Because it’s NEVER about the weight…it’s ALWAYS about how you feel about yourself.


So I stepped back for a few months and dove into my confusion through the techniques I teach in my coaching practice. (I’ll go deeper into this in future posts.)

What were the results? I’m so glad you asked!

Well...I hit a weeks-long depression spiral. I felt like a failure at coaching. Like nothing I taught helped anybody. 

At first.

But then…I felt a shift. A big one. (This is EXACTLY why you need to keep doing the emotional work.)

It went something like this:

Practice. Practice. Awareness. Frustration. A little bit of progress. 

Overwhelm. Patience. Setback. Anxiety. Worryfearworryworry 

MELTDOWN

More awareness. Persistence. Practice. Doubt. More awareness. 

Practice. Patience. Persistence.

💫🌟💫

—> Emotional Growth Level Achieved <—-

💫🌟💫

I might even be glowing these days (Photo by my dear friend Erin Fox)

You see, as an empath I feel feelings really deeply. Like, my emotional pain feels so much worse than physical pain. That’s why I have a history of self-harm. It’s less painful to run until I drop, to chew my cuticles off, to binge and purge than it is to feel my emotions.

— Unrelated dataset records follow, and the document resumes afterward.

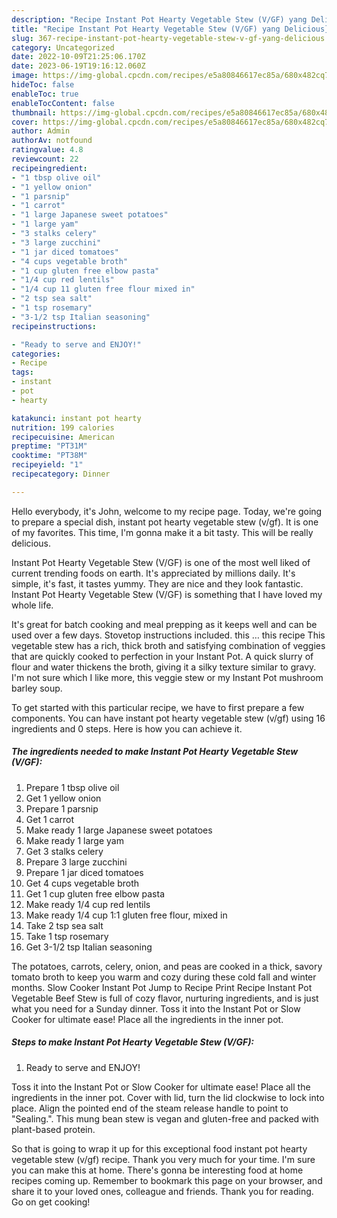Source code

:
 ```yaml
---
description: "Recipe Instant Pot Hearty Vegetable Stew (V/GF) yang Delicious}"
title: "Recipe Instant Pot Hearty Vegetable Stew (V/GF) yang Delicious}"
slug: 367-recipe-instant-pot-hearty-vegetable-stew-v-gf-yang-delicious
category: Uncategorized
date: 2022-10-09T21:25:06.170Z
date: 2023-06-19T19:16:12.060Z
image: https://img-global.cpcdn.com/recipes/e5a80846617ec85a/680x482cq70/instant-pot-hearty-vegetable-stew-vgf-recipe-main-photo.jpg
hideToc: false
enableToc: true
enableTocContent: false
thumbnail: https://img-global.cpcdn.com/recipes/e5a80846617ec85a/680x482cq70/instant-pot-hearty-vegetable-stew-vgf-recipe-main-photo.jpg
cover: https://img-global.cpcdn.com/recipes/e5a80846617ec85a/680x482cq70/instant-pot-hearty-vegetable-stew-vgf-recipe-main-photo.jpg
author: Admin
authorAv: notfound
ratingvalue: 4.8
reviewcount: 22
recipeingredient:
- "1 tbsp olive oil"
- "1 yellow onion"
- "1 parsnip"
- "1 carrot"
- "1 large Japanese sweet potatoes"
- "1 large yam"
- "3 stalks celery"
- "3 large zucchini"
- "1 jar diced tomatoes"
- "4 cups vegetable broth"
- "1 cup gluten free elbow pasta"
- "1/4 cup red lentils"
- "1/4 cup 11 gluten free flour mixed in"
- "2 tsp sea salt"
- "1 tsp rosemary"
- "3-1/2 tsp Italian seasoning"
recipeinstructions:

- "Ready to serve and ENJOY!"
categories:
- Recipe
tags:
- instant
- pot
- hearty

katakunci: instant pot hearty 
nutrition: 199 calories
recipecuisine: American
preptime: "PT31M"
cooktime: "PT38M"
recipeyield: "1"
recipecategory: Dinner

---
```



Hello everybody, it's John, welcome to my recipe page. Today, we're going to prepare a special dish, instant pot hearty vegetable stew (v/gf). It is one of my favorites. This time, I'm gonna make it a bit tasty. This will be really delicious.

Instant Pot Hearty Vegetable Stew (V/GF) is one of the most well liked of current trending foods on earth. It's appreciated by millions daily. It's simple, it's fast, it tastes yummy. They are nice and they look fantastic. Instant Pot Hearty Vegetable Stew (V/GF) is something that I have loved my whole life.

It&#39;s great for batch cooking and meal prepping as it keeps well and can be used over a few days. Stovetop instructions included. this … this recipe This vegetable stew has a rich, thick broth and satisfying combination of veggies that are quickly cooked to perfection in your Instant Pot. A quick slurry of flour and water thickens the broth, giving it a silky texture similar to gravy. I&#39;m not sure which I like more, this veggie stew or my Instant Pot mushroom barley soup.


To get started with this particular recipe, we have to first prepare a few components. You can have instant pot hearty vegetable stew (v/gf) using 16 ingredients and 0 steps. Here is how you can achieve it.

<!--inarticleads1-->

##### The ingredients needed to make Instant Pot Hearty Vegetable Stew (V/GF):

1. Prepare 1 tbsp olive oil
1. Get 1 yellow onion
1. Prepare 1 parsnip
1. Get 1 carrot
1. Make ready 1 large Japanese sweet potatoes
1. Make ready 1 large yam
1. Get 3 stalks celery
1. Prepare 3 large zucchini
1. Prepare 1 jar diced tomatoes
1. Get 4 cups vegetable broth
1. Get 1 cup gluten free elbow pasta
1. Make ready 1/4 cup red lentils
1. Make ready 1/4 cup 1:1 gluten free flour, mixed in
1. Take 2 tsp sea salt
1. Take 1 tsp rosemary
1. Get 3-1/2 tsp Italian seasoning


The potatoes, carrots, celery, onion, and peas are cooked in a thick, savory tomato broth to keep you warm and cozy during these cold fall and winter months. Slow Cooker Instant Pot Jump to Recipe Print Recipe Instant Pot Vegetable Beef Stew is full of cozy flavor, nurturing ingredients, and is just what you need for a Sunday dinner. Toss it into the Instant Pot or Slow Cooker for ultimate ease! Place all the ingredients in the inner pot. 

<!--inarticleads2-->

##### Steps to make Instant Pot Hearty Vegetable Stew (V/GF):


1. Ready to serve and ENJOY!

Toss it into the Instant Pot or Slow Cooker for ultimate ease! Place all the ingredients in the inner pot. Cover with lid, turn the lid clockwise to lock into place. Align the pointed end of the steam release handle to point to &#34;Sealing.&#34;. This mung bean stew is vegan and gluten-free and packed with plant-based protein. 

So that is going to wrap it up for this exceptional food instant pot hearty vegetable stew (v/gf) recipe. Thank you very much for your time. I'm sure you can make this at home. There's gonna be interesting food at home recipes coming up. Remember to bookmark this page on your browser, and share it to your loved ones, colleague and friends. Thank you for reading. Go on get cooking!
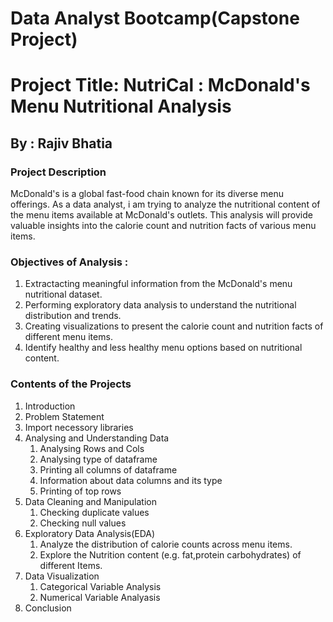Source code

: # Data Analyst Bootcamp(Capstone Project)

# Project Title: NutriCal : McDonald's Menu Nutritional Analysis
## By : Rajiv Bhatia

### Project Description

McDonald's is a global fast-food chain known for its diverse menu offerings. As a data analyst, i am trying to analyze the nutritional content of the menu items available at McDonald's outlets. This analysis will provide valuable insights into the calorie count and nutrition facts of various menu items.

### Objectives of Analysis :

1.	Extractacting meaningful information from the McDonald's menu nutritional dataset.
2.	Performing exploratory data analysis to understand the nutritional distribution and trends.
3.	Creating visualizations to present the calorie count and nutrition facts of different menu items.
4.	Identify healthy and less healthy menu options based on nutritional content.

### Contents of the Projects

1. Introduction
2. Problem Statement
3. Import necessory libraries
4. Analysing and Understanding Data
   1. Analysing Rows and Cols
   2. Analysing type of dataframe
   3. Printing all columns of dataframe
   4. Information about data columns and its type
   5. Printing of top rows
5. Data Cleaning and Manipulation
   1. Checking duplicate values
   2. Checking null values
6. Exploratory Data Analysis(EDA)
   1. Analyze the distribution of calorie counts across menu items.
   2. Explore the Nutrition content (e.g. fat,protein carbohydrates) of different Items.
7. Data Visualization
   1. Categorical Variable Analysis
   2. Numerical Variable Analyasis
8. Conclusion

Maybe you can relate. (And if you’d like to read more about that, here’s a link to my past blog post about my eating disorder struggle: https://www.revolution-within.com/blog/lets-talk-about-what-no-one-will-talk-aboutbulimia)

Here’s the thing: When you do the work? It gradually stops being that way.

Also…nowhere in that word sequence do you see the word PERFECT.

That’s where kindness steps in.

In order to get to the place of detachment where your emotions don’t completely run the show, you have to learn how to be kind to yourself.

You have to find the things within yourself that you’ve been hiding from. You have to pull them out and look at them and feel the feelings around them.

Whatever those feelings are, I’m betting Anger is at the top of the list. Then Shame. Then Judgment. 

I’m capitalizing those words because they are REALLY F*CKING IMPORTANT.

Those are the feelings that keep us from really changing our lives and getting what we want out of them.

We hold on to suppressed emotions, and that energy stays in our bodies, and it keeps us from being as healthy as we can be.

And of course, once you deal with those emotions and achieve one level, the next one begins. 

Of course it does.

But I don’t mean that in a “OF COURSE IT DOES BECAUSE EVERYTHING SUCKS” kind of way. I mean it in a “Life isn’t meant to be blissful and easygoing and carefree 24/7…we’re supposed to learn from the sh*tty things and grow from them” way.

Because the journey is lifelong. There’s no finish line. (Well, besides the inevitable one. But that’s not my focus here.)

I’m telling you…going the distance while cutting yourself some f*cking slack and allowing yourself to be a mistake-making human - just like everyone else - makes that journey a lot more peaceful.

Best part of all of this is: Now that I’ve reached this level, it’s become easier to leave emotionally draining situations behind. 


That’s something that historically has been really difficult for me to do, because when I care about someone I want to do everything in my power to help them heal. 

The previous version of me, even when I knew better, would cling to one-sided friendships because “Everyone deserves a friend who isn’t toxic!”

But a couple of months ago I cut someone loose whose energy was draining me to the core. The old me would’ve continued denying that fact and stuck around forever.

Full truth? It was really difficult, and I still miss him. 

I’m really proud of myself, though, because it’s finally sunk into my overly-giving, boundary-violating consciousness that no matter how many lifeboats I send, I can’t save someone who’s determined to drown.

So, reluctantly, I’ve released it. And that feels absof*ckinglutely LIBERATING.

This new level of self-kindness is one I’ve not experienced before. I’ve created a sense of calm and self-trust within myself that I’ve been working on manifesting for a long time.

It’s even more proof that holding space for uncomfortable feelings - not forcing them in one direction or another, but allowing yourself to experience them with a reminder that they’re temporary (everything is) - and not shaming or judging yourself for having BIG EMOTIONS is really effective.

That’s what I have for you this week. Thanks for reading, and remember…all will be well.